Vinci Carbone director Joseph Carbone, who sold the asset with Frank Vinci, said there was strong demand for land with permits allowing construction to start immediately.
Not far away, in Preston, the Valmorbida family are replacing their Conga Foods headquarters with a retail complex that will include a supermarket, ancillary shops and a bulky goods component. More than 10,000 square metres are available for lease - not for sale as incorrectly reported last week - via agency Butera & Company.
Retreat split up
A former holiday retreat for the elderly, built in the 1950s and for decades owned by late radio, racing and television broadcaster Bill Collins, is for sale in smaller subdivided portions.
The 3642-square-metre, north-facing waterfront block at 2079 Point Nepean Road in Rye has been split into eight residential blocks and is expected to sell for a total of $2 million at auction this month. Upon development, a common road slicing through the centre of the site will be named Richardson Way.
Remnants of the Eldercit hostel are still on Google Maps' Street View. However, selling agent Max Prentice of Prentice Real Estate says the complex was demolished a couple of years ago.
Mr Prentice is marketing the land with Colliers International's Jeremy Gruzewski and Hamish Burgess.
Corridor set to grow
A developer has paid about $6.3 million for a 6.2-hectare development site in Melbourne's northern growth corridor.

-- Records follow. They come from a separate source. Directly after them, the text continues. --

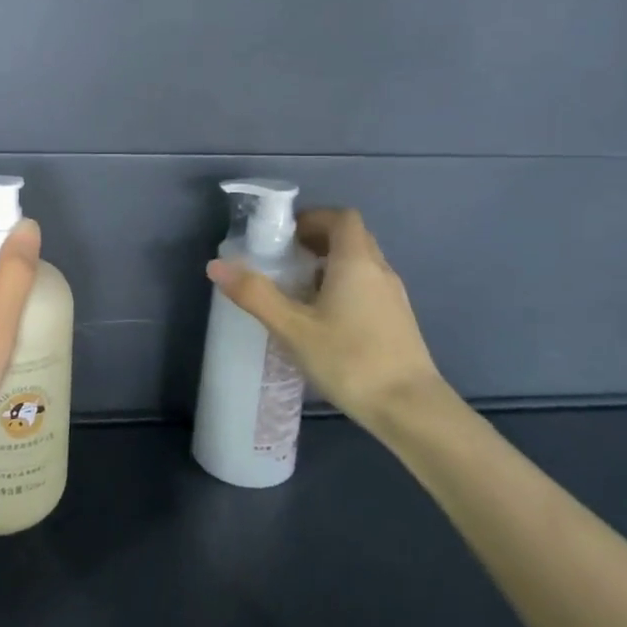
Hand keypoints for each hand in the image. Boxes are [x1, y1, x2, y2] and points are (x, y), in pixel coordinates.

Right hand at [207, 207, 446, 434]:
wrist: (410, 409)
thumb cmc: (350, 360)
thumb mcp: (293, 328)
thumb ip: (255, 294)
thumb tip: (216, 265)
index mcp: (356, 261)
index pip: (341, 217)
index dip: (312, 218)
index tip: (284, 236)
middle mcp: (380, 270)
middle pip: (351, 237)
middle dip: (317, 240)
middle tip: (285, 260)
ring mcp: (394, 297)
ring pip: (361, 264)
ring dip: (330, 265)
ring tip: (299, 290)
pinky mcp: (398, 320)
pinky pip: (368, 287)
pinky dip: (345, 287)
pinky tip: (324, 319)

The land at 965 Mickleham Road in Greenvale includes a 2400-square-metre block earmarked for a medium-density project and 79 standard housing lots.

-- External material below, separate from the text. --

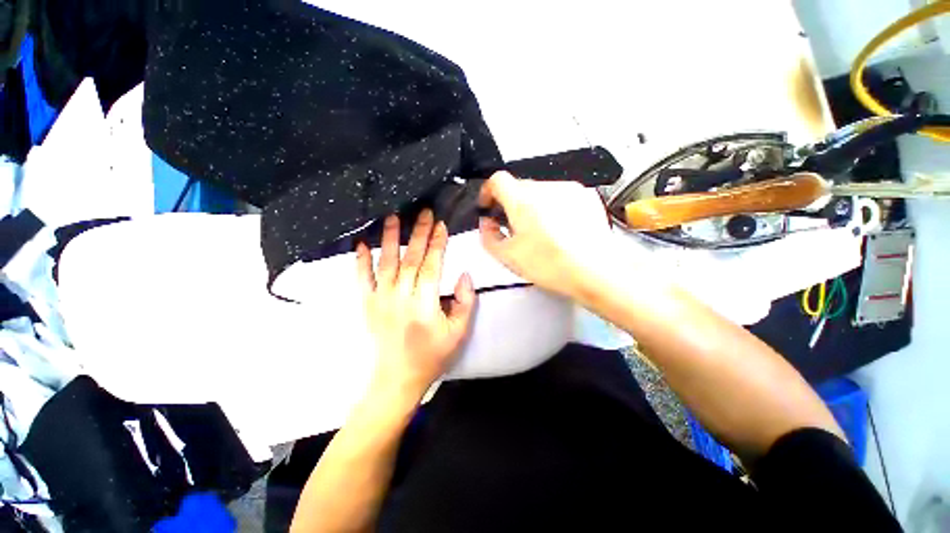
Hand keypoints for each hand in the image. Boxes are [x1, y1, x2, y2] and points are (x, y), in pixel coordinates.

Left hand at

The block abuts Australand's Greenvale Gardens and Pask Group's Providence estate.
Oliver Hume director Robbie Demian was the marketing agent.
Greenvale, which is about 20 kilometres north of the city, is set to become a middle-ring suburb, with recent planning changes allowing metropolitan Melbourne to expand as far as Beveridge, more than 40 kilometres from the city centre.